● **Selection**:
Thanks for Erich Hartman to show the pictures
http://www.hostelshoppe.com/images/tech/df_vs_volae.jpg
I am trying to assemble my dream recumbent, which would have as small drag as possible without
extensive fairing. In that purpose I was sitting on my prototype in front of a mirror and trying to
outline correctly the cross sectional areas in different alternatives. A camera in my hand directed
to the the mirror was intended to document the result.
But after a while I started wondering why my shoes were so large compared to my head.
I was positioned only about 2 metres from the mirror, and therefore everything nearer the mirror
looked considerably larger than things farther away. I could not 'draw' the profile correctly e.g.
to the surface of the mirror.
You might notice the same effect by looking Erich's pictures, the width of the helmets of the two
riders at the right. Quite different number of pixels. Tthe helmet of the rider nr 4 from the left
(nr 2 from the right) is 57 pixels wide and the same helmet in the rider nr 5 from the left is 46
pixels wide, the difference 11 pixels is 100*11/46 =24 percent.
The effect of the camera distance can be minimized by going very far away from the rider and using a
zoom lens.
In practice the errors average out somewhat, but for serious developement work this effect should be
considered. To strengthen our belief in the supremacy of recumbents vs DF these images work
wonderfully. Mäy be too wonderfully.
?
At first glance a human being looks at the face or head of the other human being. In the image the
head of the DF rider looks huge and the head of the recumbent rider very tiny.
We want to believe
the cross sectional area of the recumbent bike and rider is tiny, so we are happy to see this
.
The miracle is seen again. Our belief is stronger. Amen.

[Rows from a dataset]
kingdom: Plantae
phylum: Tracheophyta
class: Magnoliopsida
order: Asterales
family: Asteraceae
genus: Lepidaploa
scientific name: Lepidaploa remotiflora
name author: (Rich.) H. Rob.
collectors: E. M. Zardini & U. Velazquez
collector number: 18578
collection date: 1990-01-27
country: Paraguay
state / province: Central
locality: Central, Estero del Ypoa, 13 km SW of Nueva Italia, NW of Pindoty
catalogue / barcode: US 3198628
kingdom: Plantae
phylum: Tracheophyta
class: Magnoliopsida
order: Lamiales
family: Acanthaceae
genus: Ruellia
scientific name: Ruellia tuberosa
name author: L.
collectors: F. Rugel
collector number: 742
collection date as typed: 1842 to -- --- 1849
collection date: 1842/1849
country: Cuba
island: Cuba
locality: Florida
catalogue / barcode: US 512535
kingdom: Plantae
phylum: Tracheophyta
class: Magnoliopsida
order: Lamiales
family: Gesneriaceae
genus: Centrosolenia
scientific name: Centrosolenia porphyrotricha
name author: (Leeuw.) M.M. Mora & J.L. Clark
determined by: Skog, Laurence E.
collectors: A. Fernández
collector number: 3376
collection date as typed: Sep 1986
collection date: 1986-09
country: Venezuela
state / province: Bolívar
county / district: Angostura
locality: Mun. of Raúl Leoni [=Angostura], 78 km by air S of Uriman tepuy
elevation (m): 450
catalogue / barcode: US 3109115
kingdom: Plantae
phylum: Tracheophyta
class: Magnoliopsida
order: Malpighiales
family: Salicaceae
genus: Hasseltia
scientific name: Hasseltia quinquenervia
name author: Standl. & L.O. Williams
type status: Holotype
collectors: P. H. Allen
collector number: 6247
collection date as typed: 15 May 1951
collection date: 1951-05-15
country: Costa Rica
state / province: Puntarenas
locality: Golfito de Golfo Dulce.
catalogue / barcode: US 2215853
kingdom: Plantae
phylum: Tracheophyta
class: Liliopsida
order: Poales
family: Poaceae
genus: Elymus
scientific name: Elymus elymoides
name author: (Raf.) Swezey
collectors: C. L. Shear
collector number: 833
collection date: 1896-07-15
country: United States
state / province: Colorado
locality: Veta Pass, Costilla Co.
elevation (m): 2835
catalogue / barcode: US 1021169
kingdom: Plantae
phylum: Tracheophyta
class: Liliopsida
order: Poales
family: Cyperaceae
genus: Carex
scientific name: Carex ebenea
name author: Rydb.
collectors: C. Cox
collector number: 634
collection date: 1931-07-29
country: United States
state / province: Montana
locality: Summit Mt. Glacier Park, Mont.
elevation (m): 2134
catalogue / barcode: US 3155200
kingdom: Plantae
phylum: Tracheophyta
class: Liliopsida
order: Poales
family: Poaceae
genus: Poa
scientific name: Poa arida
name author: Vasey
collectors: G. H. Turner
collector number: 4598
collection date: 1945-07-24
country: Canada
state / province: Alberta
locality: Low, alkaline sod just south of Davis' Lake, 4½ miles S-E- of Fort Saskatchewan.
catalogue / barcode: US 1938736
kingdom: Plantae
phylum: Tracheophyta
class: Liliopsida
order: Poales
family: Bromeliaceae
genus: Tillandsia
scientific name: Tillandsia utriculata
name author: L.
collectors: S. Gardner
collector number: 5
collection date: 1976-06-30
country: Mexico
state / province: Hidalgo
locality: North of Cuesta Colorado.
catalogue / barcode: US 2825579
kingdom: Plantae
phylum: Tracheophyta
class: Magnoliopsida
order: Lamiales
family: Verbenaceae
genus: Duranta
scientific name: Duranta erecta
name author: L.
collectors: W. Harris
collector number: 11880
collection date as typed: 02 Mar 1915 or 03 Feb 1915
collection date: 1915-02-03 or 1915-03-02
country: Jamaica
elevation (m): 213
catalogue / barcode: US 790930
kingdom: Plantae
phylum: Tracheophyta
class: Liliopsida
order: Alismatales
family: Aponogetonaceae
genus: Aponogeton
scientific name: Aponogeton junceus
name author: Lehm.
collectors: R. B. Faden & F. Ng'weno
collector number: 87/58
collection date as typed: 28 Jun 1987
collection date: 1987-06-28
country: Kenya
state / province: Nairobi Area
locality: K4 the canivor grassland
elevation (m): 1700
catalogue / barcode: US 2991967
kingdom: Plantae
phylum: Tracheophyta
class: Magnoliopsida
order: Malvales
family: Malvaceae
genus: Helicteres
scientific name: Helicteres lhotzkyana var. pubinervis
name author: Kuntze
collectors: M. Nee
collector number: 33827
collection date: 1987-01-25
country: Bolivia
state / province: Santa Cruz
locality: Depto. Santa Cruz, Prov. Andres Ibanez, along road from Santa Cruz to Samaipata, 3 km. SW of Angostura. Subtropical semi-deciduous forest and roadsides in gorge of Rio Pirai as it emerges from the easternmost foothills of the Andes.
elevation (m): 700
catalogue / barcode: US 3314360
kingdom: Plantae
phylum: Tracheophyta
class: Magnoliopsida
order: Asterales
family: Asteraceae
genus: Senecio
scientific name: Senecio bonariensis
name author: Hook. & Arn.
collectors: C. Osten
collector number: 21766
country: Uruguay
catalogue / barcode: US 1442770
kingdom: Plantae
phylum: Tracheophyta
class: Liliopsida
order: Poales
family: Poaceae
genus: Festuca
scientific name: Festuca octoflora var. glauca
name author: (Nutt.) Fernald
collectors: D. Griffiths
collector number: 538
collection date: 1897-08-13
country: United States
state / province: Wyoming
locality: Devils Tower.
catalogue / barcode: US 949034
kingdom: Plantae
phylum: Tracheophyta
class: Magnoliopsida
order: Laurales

● **Work to do**:
• a. Answer these questions about the post on photographing recumbents:
(i) After sitting in front of the mirror for a while, what did the writer start wondering?
(ii) How many pixels wide is the helmet of rider nr 4 from the left?
(iii) How can the effect of camera distance be minimized?
• b. Retype the part of the post on photographing recumbents starting with "In practice the" and going on through "be too wonderfully.".

● **Results for the exercise**:
• a.
(i) Why the writer's shoes were so large compared to the writer's head.
(ii) 57 pixels.
(iii) By going very far away from the rider and using a zoom lens.

• b.
In practice the errors average out somewhat, but for serious developement work this effect should be
considered. To strengthen our belief in the supremacy of recumbents vs DF these images work
wonderfully. Mäy be too wonderfully.